Transition center proposed for ex-inmates
Inmates discharged from the Bernalillo County jail may find a friendly landing spot soon.
The County Commission this week will consider authorizing $300,000 in renovations and about $1 million a year to operate a Transition Planning and Re-Entry Resource Center in Downtown Albuquerque.
The goal is to ensure that people struggling with addiction or mental illness — and perhaps without a home to go to — aren’t released into the community without any help.
Transition planners would work out of the county jail on the West Side, but there would also be staff at a Re-Entry Resource Center at 401 Roma NW, where inmates could go upon discharge from the jail.
Staff at the center would help former inmates find community services to make the transition easier.
The funding would come from the new behavioral-health tax adopted by county commissioners in 2015.
County Commission chair
Bernalillo County commissioners will pick a new chairperson this week.

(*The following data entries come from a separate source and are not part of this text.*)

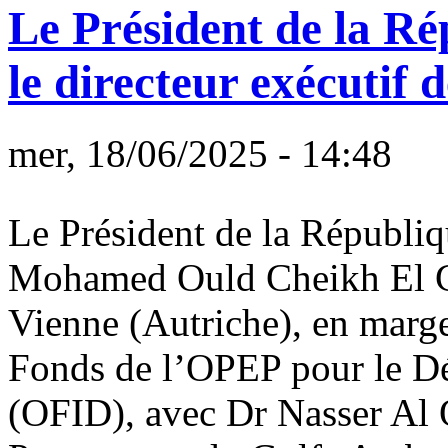
Le Président de la Ré
le directeur exécutif
mer, 18/06/2025 - 14:48
Le Président de la Républi
Mohamed Ould Cheikh El Gh
Vienne (Autriche), en marge
Fonds de l’OPEP pour le Dé
(OFID), avec Dr Nasser Al Q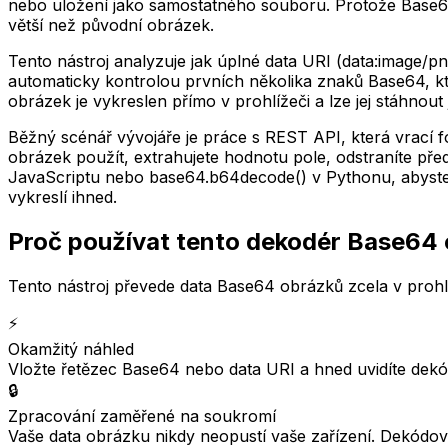
nebo uložení jako samostatného souboru. Protože Base64 
větší než původní obrázek.
Tento nástroj analyzuje jak úplné data URI (data:image/p
automaticky kontrolou prvních několika znaků Base64,
obrázek je vykreslen přímo v prohlížeči a lze jej stáhnout
Běžný scénář vývojáře je práce s REST API, která vrací f
obrázek použít, extrahujete hodnotu pole, odstraníte pře
JavaScriptu nebo base64.b64decode() v Pythonu, abyste o
vykreslí ihned.
Proč používat tento dekodér Base64
Tento nástroj převede data Base64 obrázků zcela v prohl
⚡
Okamžitý náhled
Vložte řetězec Base64 nebo data URI a hned uvidíte dekó
🔒
Zpracování zaměřené na soukromí
Vaše data obrázku nikdy neopustí vaše zařízení. Dekódová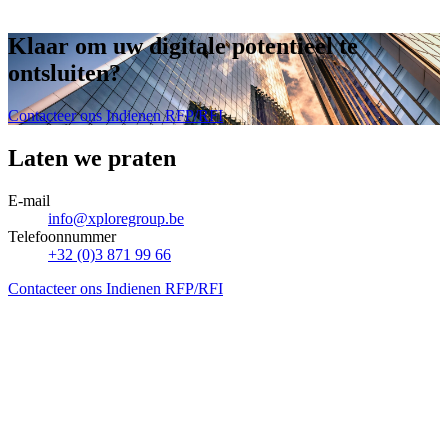
Klaar om uw digitale potentieel te
ontsluiten
?
Contacteer ons
Indienen RFP/RFI
Laten we praten
E-mail
info@xploregroup.be
Telefoonnummer
+32 (0)3 871 99 66
Contacteer ons
Indienen RFP/RFI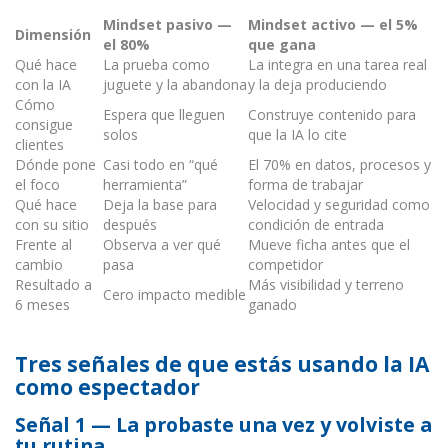
Mindset pasivo —
Mindset activo — el 5%
Dimensión
el 80%
que gana
Qué hace
La prueba como
La integra en una tarea real
con la IA
juguete y la abandona
y la deja produciendo
Cómo
Espera que lleguen
Construye contenido para
consigue
solos
que la IA lo cite
clientes
Dónde pone
Casi todo en “qué
El 70% en datos, procesos y
el foco
herramienta”
forma de trabajar
Qué hace
Deja la base para
Velocidad y seguridad como
con su sitio
después
condición de entrada
Frente al
Observa a ver qué
Mueve ficha antes que el
cambio
pasa
competidor
Resultado a
Más visibilidad y terreno
Cero impacto medible
6 meses
ganado
Tres señales de que estás usando la IA
como espectador
Señal 1 — La probaste una vez y volviste a
tu rutina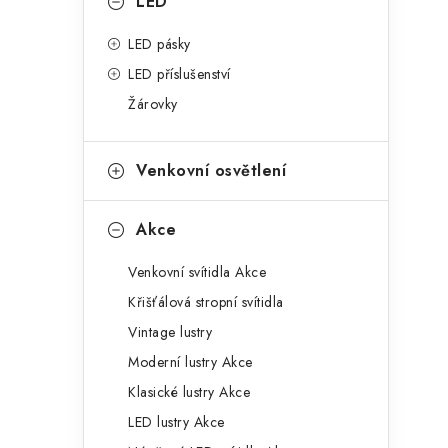
p
LED
a
LED pásky
LED příslušenství
n
Žárovky
e
l
Venkovní osvětlení
Akce
Venkovní svítidla Akce
Křišťálová stropní svítidla
Vintage lustry
Moderní lustry Akce
Klasické lustry Akce
LED lustry Akce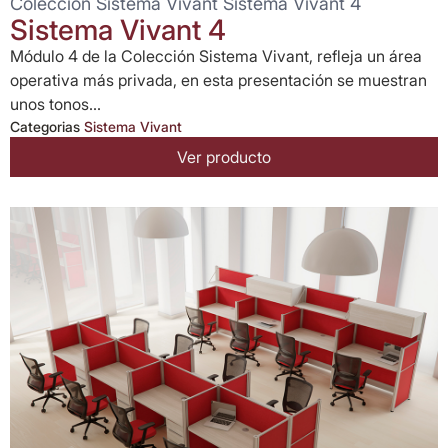
Colección Sistema Vivant Sistema Vivant 4
Sistema Vivant 4
Módulo 4 de la Colección Sistema Vivant, refleja un área
operativa más privada, en esta presentación se muestran
unos tonos...
Categorias
Sistema Vivant
Ver producto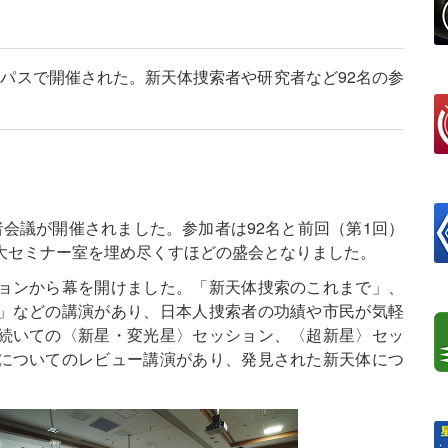
パスで開催された。新天体捜索者や研究者など92名の参
会議が開催されました。参加者は92名と前回（第1回）
大セミナー室を埋め尽くすほどの盛会となりました。
ョンから幕を開けました。「新天体捜索のこれまで」、
」などの講演があり、日本人捜索者の功績や市民が気軽
続いての〈新星・変光星〉セッション、〈超新星〉セッ
についてのレビュー講演があり、発見された新天体につ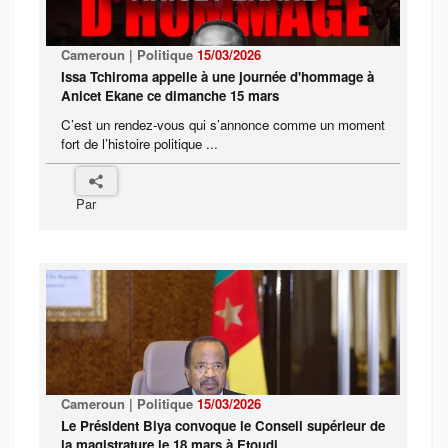
Cameroun | Politique
15/03/2026
Issa Tchiroma appelle à une journée d'hommage à
Anicet Ekane ce dimanche 15 mars
C’est un rendez-vous qui s’annonce comme un moment
fort de l’histoire politique ...
Par
Cameroun | Politique
15/03/2026
Le Président Biya convoque le Conseil supérieur de
la magistrature le 18 mars à Etoudi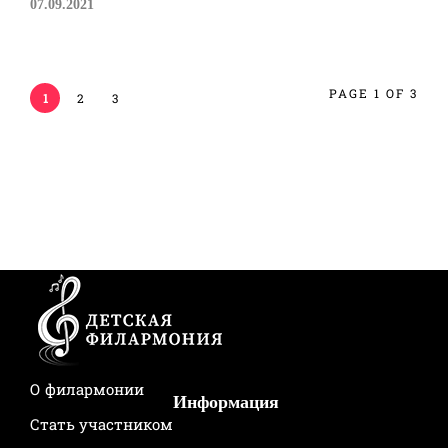
07.09.2021
PAGE 1 OF 3
1
2
3
О филармонии
Информация
Стать участником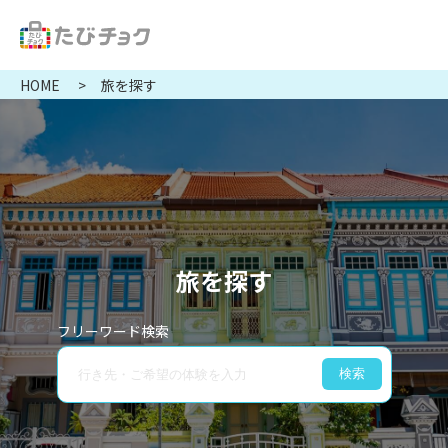
HOME
旅を探す
旅を探す
フリーワード検索
検索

The previous chairman, Democrat Art De La Cruz, left the commission at the end of the year, and Tuesday’s meeting will be the first for his successor, Steven Michael Quezada, also a Democrat.
The commission usually picks someone from the majority party — Democrats in this case — and someone who’s served awhile already to preside over the meetings.
If that trend holds, the next chairperson will be either Maggie Hart Stebbins or Debbie O’Malley.
The other two members of the County Commission are Republicans Wayne Johnson and Lonnie Talbert.
New plan for Candelaria Farm
The operation of Candelaria Farm — a popular spot for sandhill cranes and Canada geese — is getting some City Council attention.
Without opposition, councilors adopted a resolution last week calling for the development of a new resource management plan for the farm, which lies just north of the Rio Grande Nature Center.
The 97-acre patch of open space is now used, in part, to grow crops for dairy cows, but the public can watch the birds there from the viewing area at the nature center.
Council President Isaac Benton, who sponsored the bill, said federal funds helped the city acquire the property, but the city never followed up to develop a proper plan governing how the land must be used, he said.